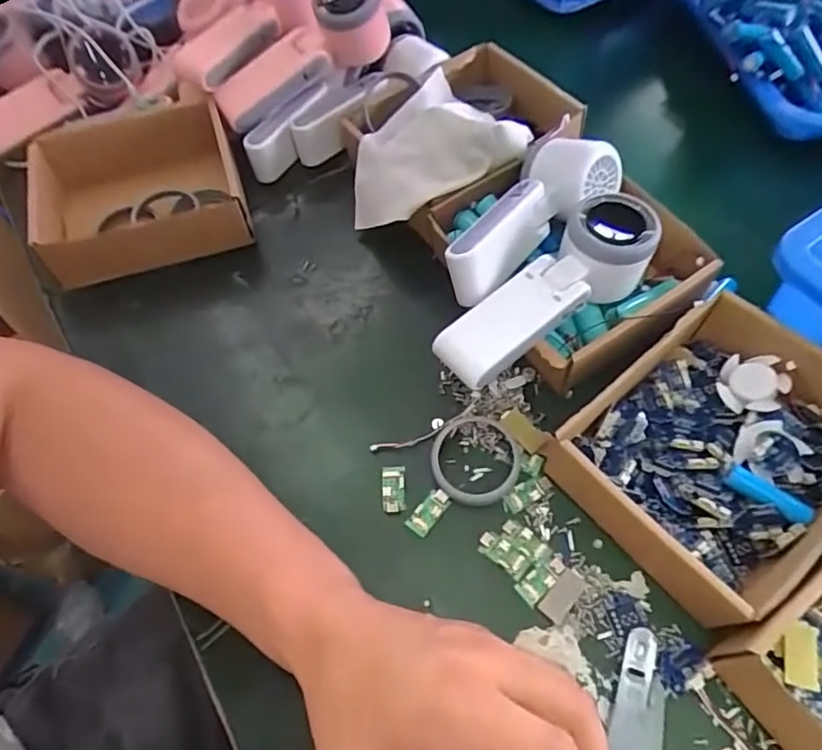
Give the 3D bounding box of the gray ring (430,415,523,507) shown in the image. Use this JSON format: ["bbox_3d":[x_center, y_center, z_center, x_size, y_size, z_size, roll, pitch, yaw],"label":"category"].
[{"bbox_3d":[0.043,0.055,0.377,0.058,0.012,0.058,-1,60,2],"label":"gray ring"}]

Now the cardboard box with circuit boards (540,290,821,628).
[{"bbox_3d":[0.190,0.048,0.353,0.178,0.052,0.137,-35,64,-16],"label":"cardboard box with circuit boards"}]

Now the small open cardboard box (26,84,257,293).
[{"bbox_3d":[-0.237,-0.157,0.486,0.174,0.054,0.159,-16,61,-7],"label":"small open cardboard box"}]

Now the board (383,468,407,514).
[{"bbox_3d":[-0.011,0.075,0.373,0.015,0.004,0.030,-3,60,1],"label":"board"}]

---

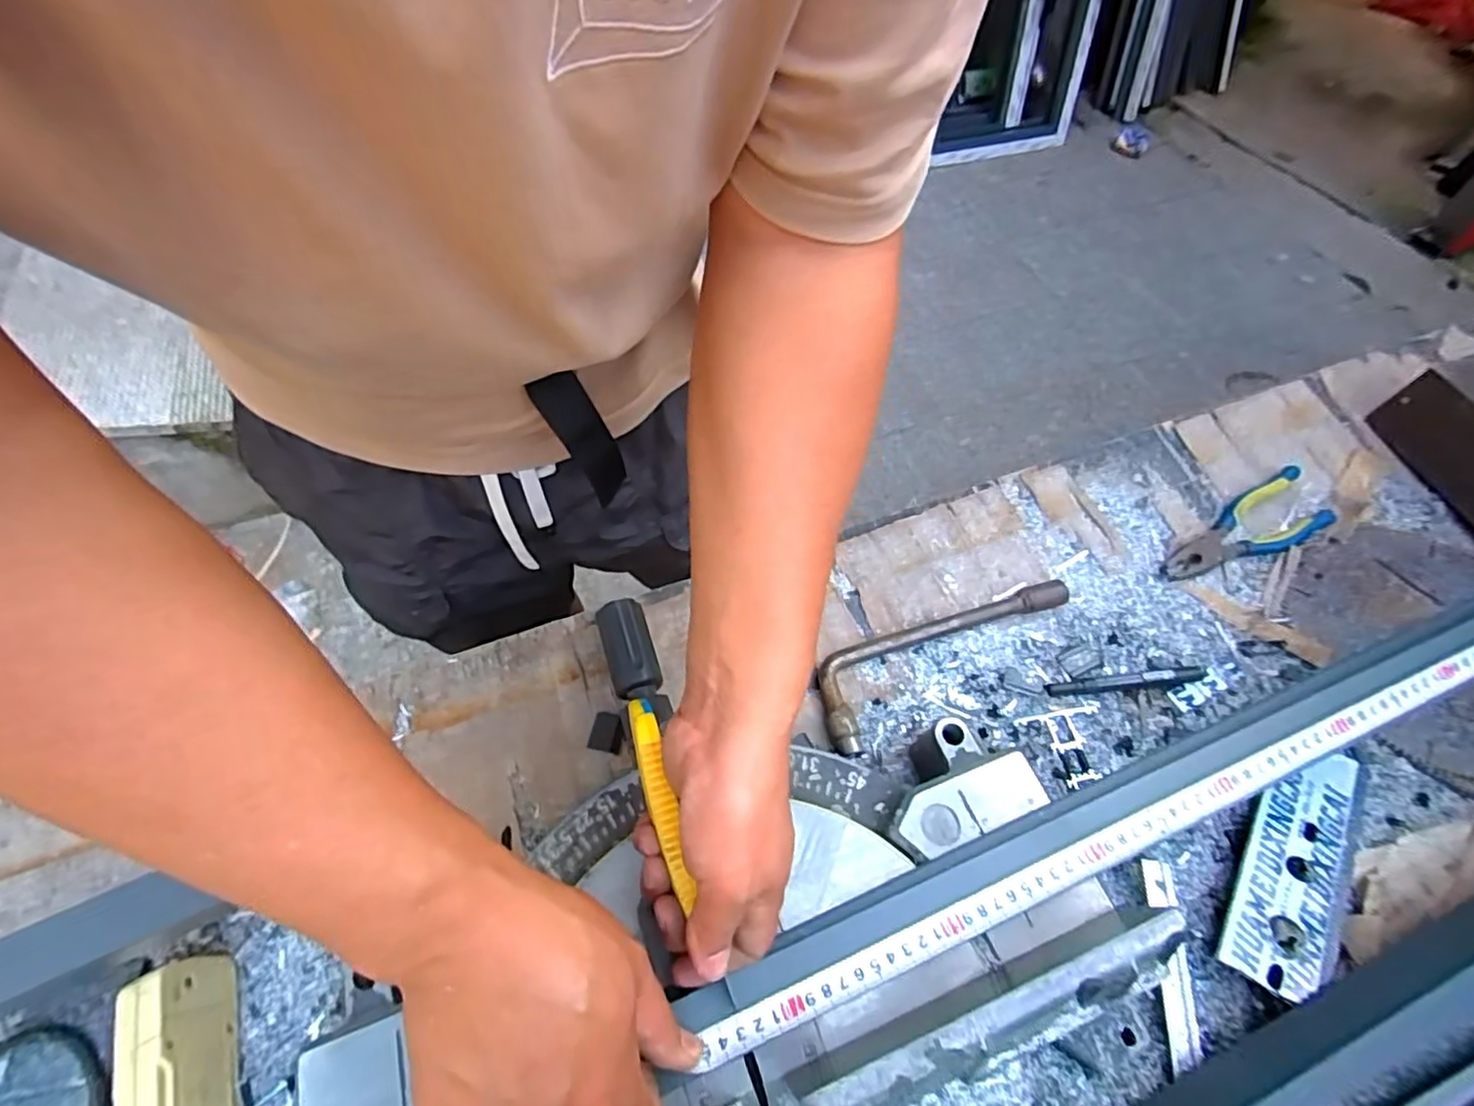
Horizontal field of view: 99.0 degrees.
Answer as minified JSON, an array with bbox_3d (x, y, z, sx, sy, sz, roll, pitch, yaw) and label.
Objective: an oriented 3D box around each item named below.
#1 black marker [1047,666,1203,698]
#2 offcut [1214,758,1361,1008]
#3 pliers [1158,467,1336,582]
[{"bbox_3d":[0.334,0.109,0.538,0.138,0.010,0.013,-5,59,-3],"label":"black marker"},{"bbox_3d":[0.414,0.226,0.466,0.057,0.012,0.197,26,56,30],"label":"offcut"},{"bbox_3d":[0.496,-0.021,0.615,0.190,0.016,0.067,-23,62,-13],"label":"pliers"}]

---

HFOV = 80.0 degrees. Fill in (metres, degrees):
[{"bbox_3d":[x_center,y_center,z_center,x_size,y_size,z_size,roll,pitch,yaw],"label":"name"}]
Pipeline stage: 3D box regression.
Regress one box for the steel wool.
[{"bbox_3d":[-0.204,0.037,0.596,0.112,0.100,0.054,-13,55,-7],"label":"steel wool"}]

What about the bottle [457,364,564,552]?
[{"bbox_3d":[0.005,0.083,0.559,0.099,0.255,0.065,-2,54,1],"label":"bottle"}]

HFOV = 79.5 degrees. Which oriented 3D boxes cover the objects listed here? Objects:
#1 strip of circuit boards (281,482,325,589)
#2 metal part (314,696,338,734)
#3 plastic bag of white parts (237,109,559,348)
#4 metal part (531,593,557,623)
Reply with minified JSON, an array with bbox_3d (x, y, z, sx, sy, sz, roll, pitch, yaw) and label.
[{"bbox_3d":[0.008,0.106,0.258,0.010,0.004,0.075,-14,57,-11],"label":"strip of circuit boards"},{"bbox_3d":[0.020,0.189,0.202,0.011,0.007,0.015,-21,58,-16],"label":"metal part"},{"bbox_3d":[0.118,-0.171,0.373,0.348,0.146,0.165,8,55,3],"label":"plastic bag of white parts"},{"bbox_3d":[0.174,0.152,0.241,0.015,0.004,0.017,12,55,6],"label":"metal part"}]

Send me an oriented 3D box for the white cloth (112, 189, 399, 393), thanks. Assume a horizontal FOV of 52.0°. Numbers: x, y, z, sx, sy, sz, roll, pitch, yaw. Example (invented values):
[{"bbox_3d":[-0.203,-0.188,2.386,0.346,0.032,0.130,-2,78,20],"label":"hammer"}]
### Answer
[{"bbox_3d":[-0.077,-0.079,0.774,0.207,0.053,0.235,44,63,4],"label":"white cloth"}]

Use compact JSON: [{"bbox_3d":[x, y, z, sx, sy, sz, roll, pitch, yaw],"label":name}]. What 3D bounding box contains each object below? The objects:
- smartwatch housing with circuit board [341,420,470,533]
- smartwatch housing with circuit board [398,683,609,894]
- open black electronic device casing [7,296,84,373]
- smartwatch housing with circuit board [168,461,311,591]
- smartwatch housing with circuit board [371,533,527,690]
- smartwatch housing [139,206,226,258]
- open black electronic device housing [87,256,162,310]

REQUIRED WORK: Your task is to transcribe, with no changes, only the lines of the listing above that lie between the line holding "#4 metal part (531,593,557,623)" and the line holding "- open black electronic device housing", inclusive.

YOUR RESPONSE:
#4 metal part (531,593,557,623)
Reply with minified JSON, an array with bbox_3d (x, y, z, sx, sy, sz, roll, pitch, yaw) and label.
[{"bbox_3d":[0.008,0.106,0.258,0.010,0.004,0.075,-14,57,-11],"label":"strip of circuit boards"},{"bbox_3d":[0.020,0.189,0.202,0.011,0.007,0.015,-21,58,-16],"label":"metal part"},{"bbox_3d":[0.118,-0.171,0.373,0.348,0.146,0.165,8,55,3],"label":"plastic bag of white parts"},{"bbox_3d":[0.174,0.152,0.241,0.015,0.004,0.017,12,55,6],"label":"metal part"}]

Send me an oriented 3D box for the white cloth (112, 189, 399, 393), thanks. Assume a horizontal FOV of 52.0°. Numbers: x, y, z, sx, sy, sz, roll, pitch, yaw. Example (invented values):
[{"bbox_3d":[-0.203,-0.188,2.386,0.346,0.032,0.130,-2,78,20],"label":"hammer"}]
### Answer
[{"bbox_3d":[-0.077,-0.079,0.774,0.207,0.053,0.235,44,63,4],"label":"white cloth"}]

Use compact JSON: [{"bbox_3d":[x, y, z, sx, sy, sz, roll, pitch, yaw],"label":name}]. What 3D bounding box contains each object below? The objects:
- smartwatch housing with circuit board [341,420,470,533]
- smartwatch housing with circuit board [398,683,609,894]
- open black electronic device casing [7,296,84,373]
- smartwatch housing with circuit board [168,461,311,591]
- smartwatch housing with circuit board [371,533,527,690]
- smartwatch housing [139,206,226,258]
- open black electronic device housing [87,256,162,310]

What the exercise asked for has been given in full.